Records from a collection
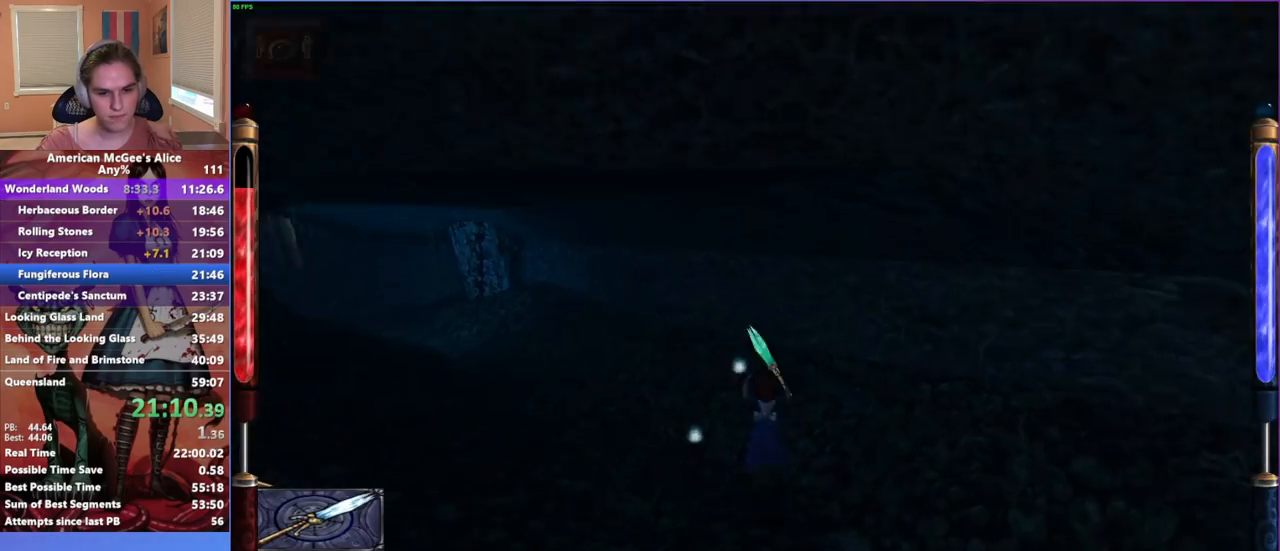
{"keys": ["a", "w"], "mouse": [], "events": [[150, "a", "down"], [183, "space", "down"], [417, "space", "up"]]}
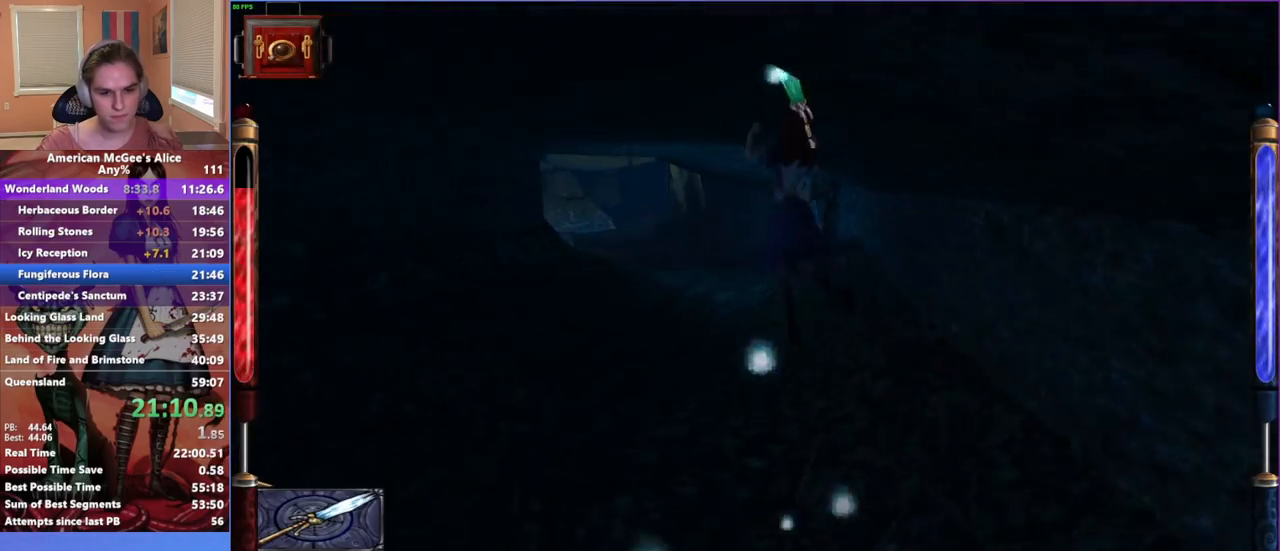
{"keys": ["a", "w"], "mouse": [], "events": [[150, "d", "down"], [200, "a", "up"], [383, "a", "down"], [433, "d", "up"]]}
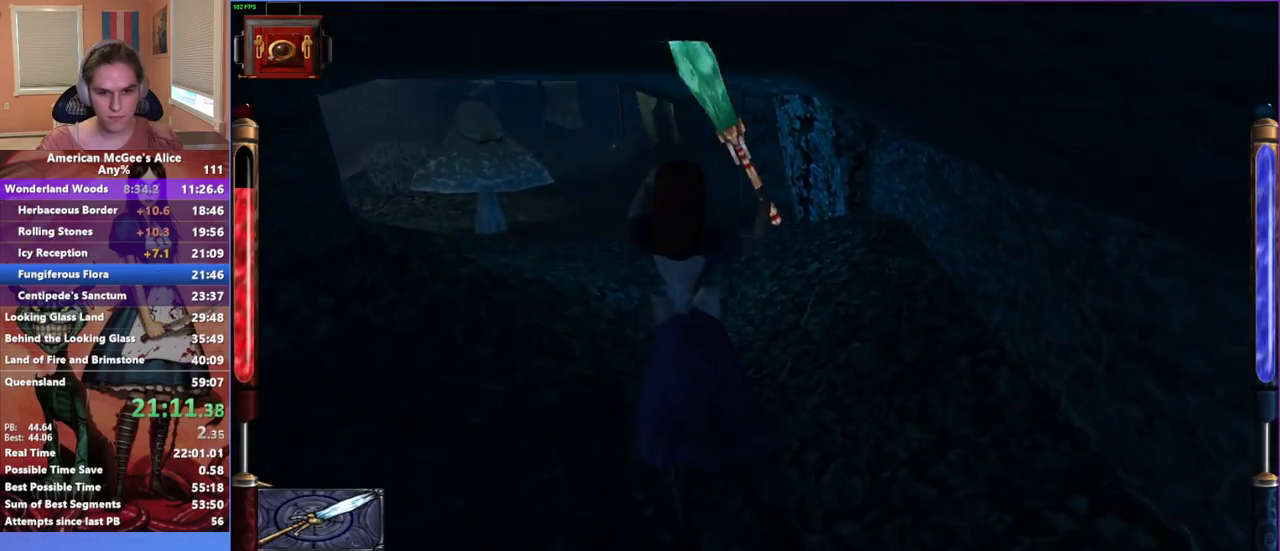
{"keys": ["a", "space", "w"], "mouse": [], "events": [[350, "space", "down"]]}
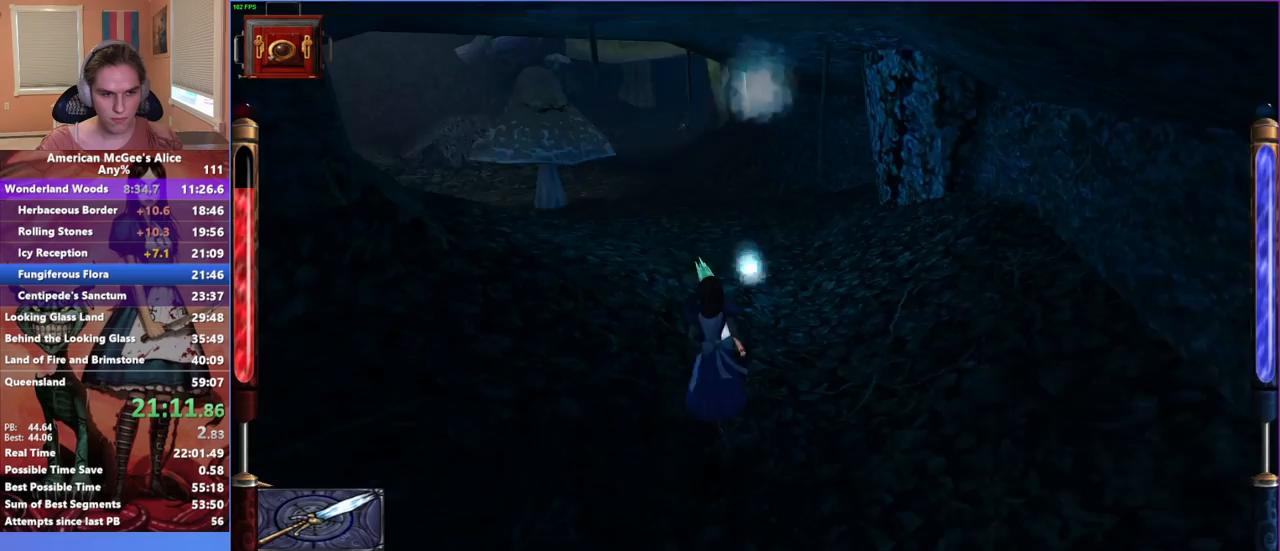
{"keys": ["d", "w"], "mouse": [], "events": [[133, "space", "up"], [417, "d", "down"], [467, "a", "up"]]}
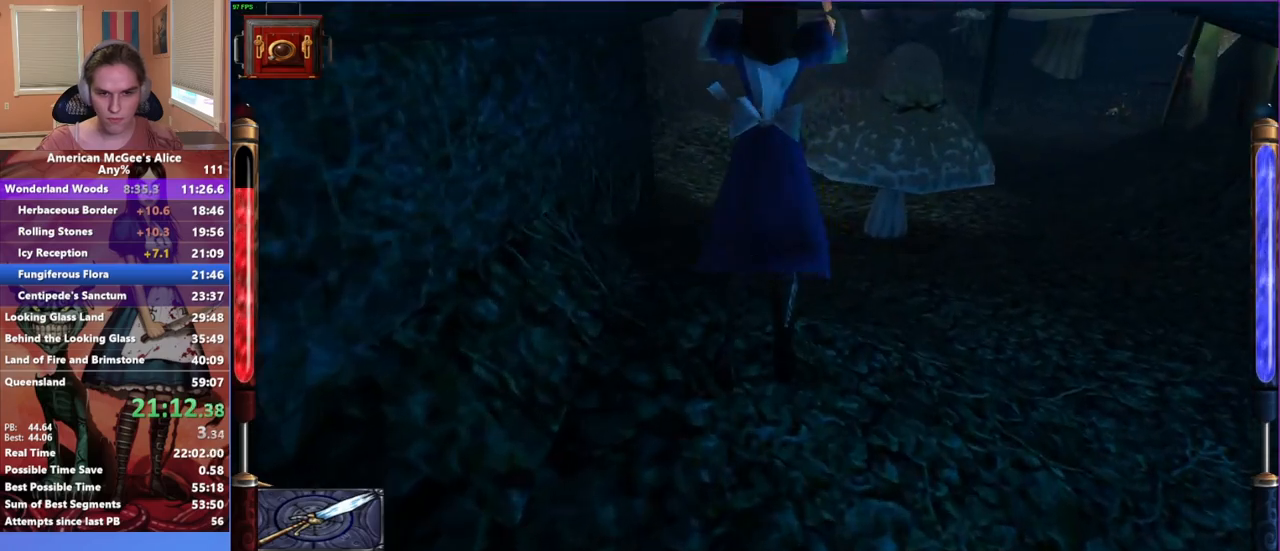
{"keys": ["w"], "mouse": [], "events": [[150, "d", "up"], [283, "a", "down"], [433, "a", "up"]]}
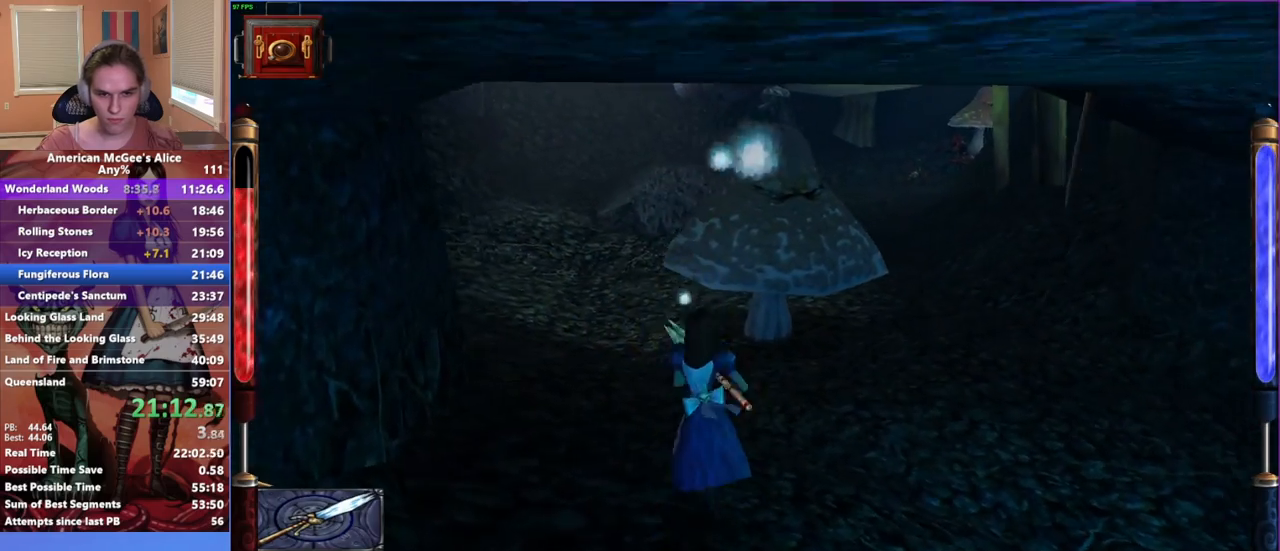
{"keys": ["w"], "mouse": [], "events": [[83, "a", "down"], [267, "a", "up"]]}
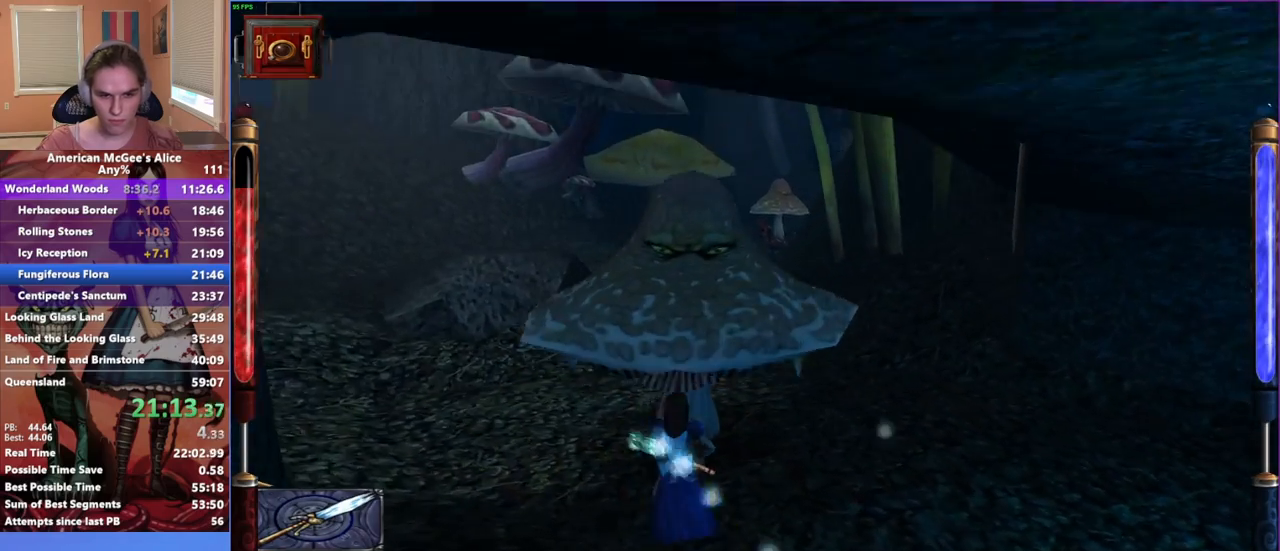
{"keys": ["w"], "mouse": [], "events": [[133, "mouse_mb5", "down"], [183, "mouse_mb4", "down"], [233, "mouse_mb5", "up"], [367, "mouse_mb4", "up"]]}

Activity ->
Print all the records again exactly; do not include any picture.

Finished task ->
{"keys": ["a", "w"], "mouse": [], "events": [[150, "a", "down"], [183, "space", "down"], [417, "space", "up"]]}
{"keys": ["a", "w"], "mouse": [], "events": [[150, "d", "down"], [200, "a", "up"], [383, "a", "down"], [433, "d", "up"]]}
{"keys": ["a", "space", "w"], "mouse": [], "events": [[350, "space", "down"]]}
{"keys": ["d", "w"], "mouse": [], "events": [[133, "space", "up"], [417, "d", "down"], [467, "a", "up"]]}
{"keys": ["w"], "mouse": [], "events": [[150, "d", "up"], [283, "a", "down"], [433, "a", "up"]]}
{"keys": ["w"], "mouse": [], "events": [[83, "a", "down"], [267, "a", "up"]]}
{"keys": ["w"], "mouse": [], "events": [[133, "mouse_mb5", "down"], [183, "mouse_mb4", "down"], [233, "mouse_mb5", "up"], [367, "mouse_mb4", "up"]]}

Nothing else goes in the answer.